- Poster f
- Directed by: Fu Tian-yu
- Screenplay by: Fu Tian-yu
- Produced by: Wu Nien-jen
- Starring: Austin Lin Yu Shin Li Yun-yun Mei Fang i Yung-feng Lin Mei-hsiu Wasir Chou
- Cinematography: Chou Yi-wen
- Edited by: Liu Yue-xing
- Music by: Chen Chien-chi
- Distributed by: Good Film Co.
- Release date: 11 September 2009;
- Running time: 96 minutes
- Country: Taiwan
- Languages: Taiwanese Mandarin English

= Somewhere I Have Never Traveled =

Somewhere I Have Never Traveled (帶我去遠方) is a 2009 Taiwanese film about the lives of and relationship between two teens, a high school-aged boy and his younger niece. The movie begins by showing the nature of their relationship to each other, their family, and what makes them kindred spirits. It then jumps ahead about five years, when the boy discovers there is more to life than basketball and working in the family's candy store, but his niece is not so sure she likes the new complication.

The film stars Austin Lin as Ah-hsian, Yu Shin as high school Ah-gui, and Li Yun-yun as child Ah-gui, Mei Fang as the Grandmother, Li Yung-feng as Ah-guì's Father, and Lin Mei-hsiu as the travel agent. (Ah- in Chinese is similar to the diminutive in English of John to Jonnie, Don to Donnie, Joan to Joanie, etc.)

Somewhere I Have Never Traveled received nominations in the Asian Film Festival circuit, and was recognised by the San Francisco Film Society. The movie was featured at the Karlovy Vary International Film Festival.

============

*Goal A*. Copy the passage of the film article word for word, starting at "- Release date: 11" and ending at "the new complication.".
*Goal B*.
Based on the film article, is each statement true? Answer yes or no, and quote the words from the article that decide it.
(i) The story jumps ahead about five years.
(ii) The film runs 120 minutes.
(iii) Fu Tian-yu produced the film.
*Goal C*. Continue the film article about Somewhere I Have Never Traveled, picking up after its last sentence.

*Listed entries*.
============

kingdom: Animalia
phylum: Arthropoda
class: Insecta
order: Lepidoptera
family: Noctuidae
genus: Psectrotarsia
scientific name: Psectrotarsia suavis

============

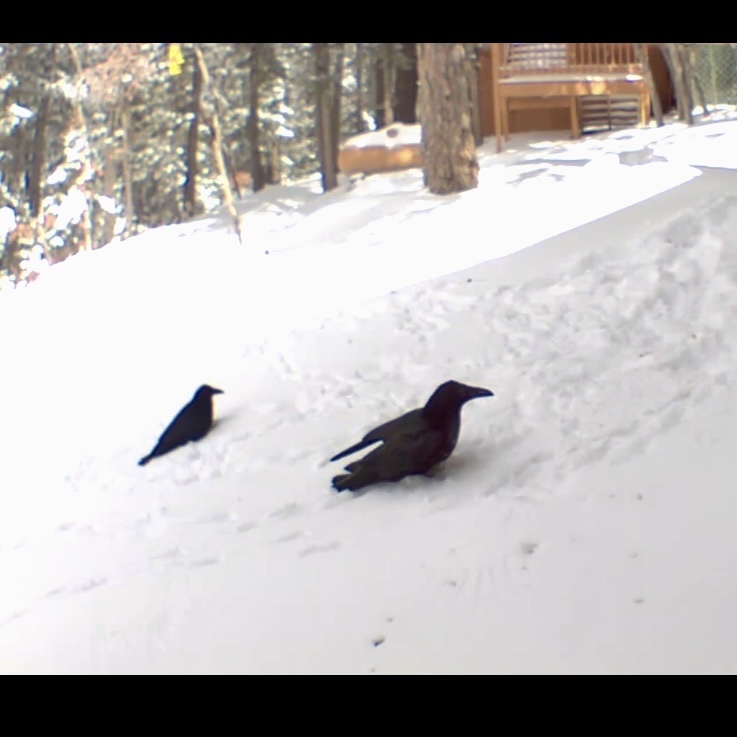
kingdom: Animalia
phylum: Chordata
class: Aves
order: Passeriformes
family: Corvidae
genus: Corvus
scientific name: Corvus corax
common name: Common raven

============

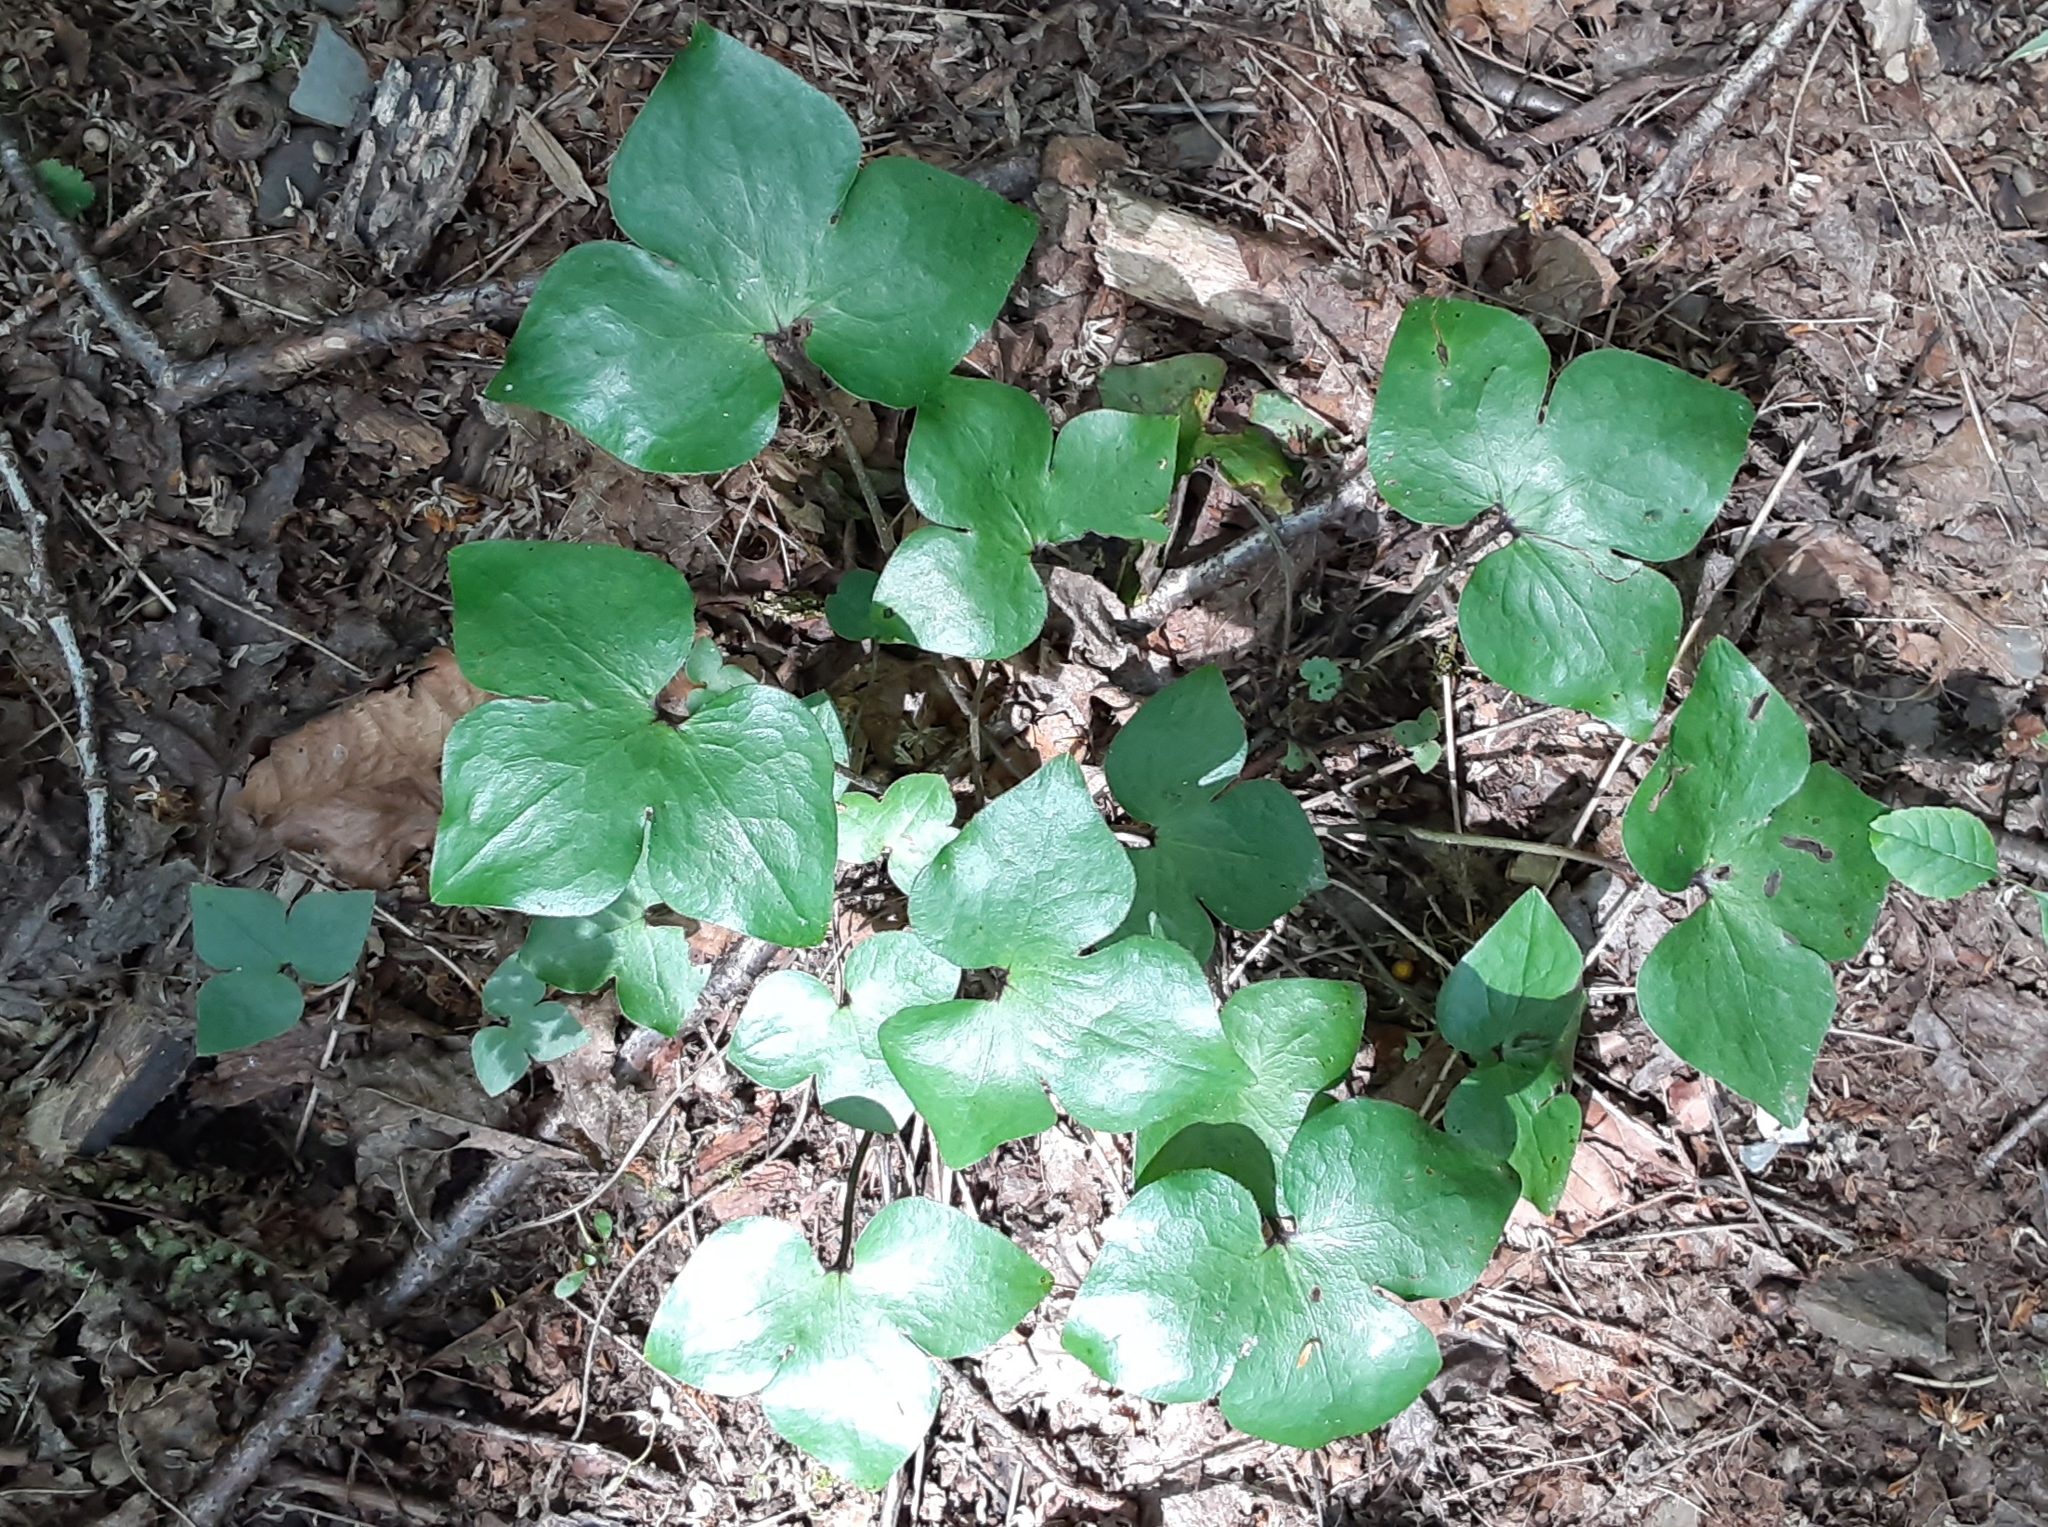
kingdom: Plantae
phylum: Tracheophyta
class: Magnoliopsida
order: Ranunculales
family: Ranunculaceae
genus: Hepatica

============

*Exercise answer A*.
- Release date: 11 September 2009;
- Running time: 96 minutes
- Country: Taiwan
- Languages: Taiwanese Mandarin English

= Somewhere I Have Never Traveled =

Somewhere I Have Never Traveled (帶我去遠方) is a 2009 Taiwanese film about the lives of and relationship between two teens, a high school-aged boy and his younger niece. The movie begins by showing the nature of their relationship to each other, their family, and what makes them kindred spirits. It then jumps ahead about five years, when the boy discovers there is more to life than basketball and working in the family's candy store, but his niece is not so sure she likes the new complication.

*Exercise answer B*.
(i) Yes: "It then jumps ahead about five years"
(ii) No: "Running time: 96 minutes"
(iii) No: "Produced by: Wu Nien-jen"

*Exercise answer C*.
==Plot==
In a small lazy southern Taiwan port town, two lonely youths are desperate to escape their drab existence. The first half of the movie is humorous at times, with the child Ah-gui seemingly intent on being killed or maimed. Her father brings home naked mannequins in his drunken stupor, to replace the wife who left him. Ah-gui's world has always been different, and the adults around her don't know why. Her grandmother takes her to see a local shaman to find out why. The shaman says her spirit has gone, but it will return when she grows up. To Ah-gui the world is black, gray, and white and full of constant frustration. Testing at her school finally determines that she is completely color blind.

The person she looks up to is her cousin Ah-hsian. In his mind Ah-hsian travels the world with the help of his bookshelf full of travel guides. A great story teller, Ah-hsian takes Ah-gui on imaginary journeys. The journeys take her away from their drab little town into a world full of odd people, strange customs, and unbelievable wonders. When asked why she has to be so different, Ah-hsian replies that wouldn't the world be boring if everyone was the same? Ah-hsian finds his feelings of being different make sense after a meeting a Japanese tourist who is traveling alone. Ah-hsian brings Ah-gui along when he takes some mosquito repellant to the visitor who is staying overnight in an extra room at the local school. When she goes to find her cousin who is taking a long time, she witnesses part of the intimate encounter between the two. The next day when the tourist departs, we seem to see a new Ah-hsian. So does Ah-gui.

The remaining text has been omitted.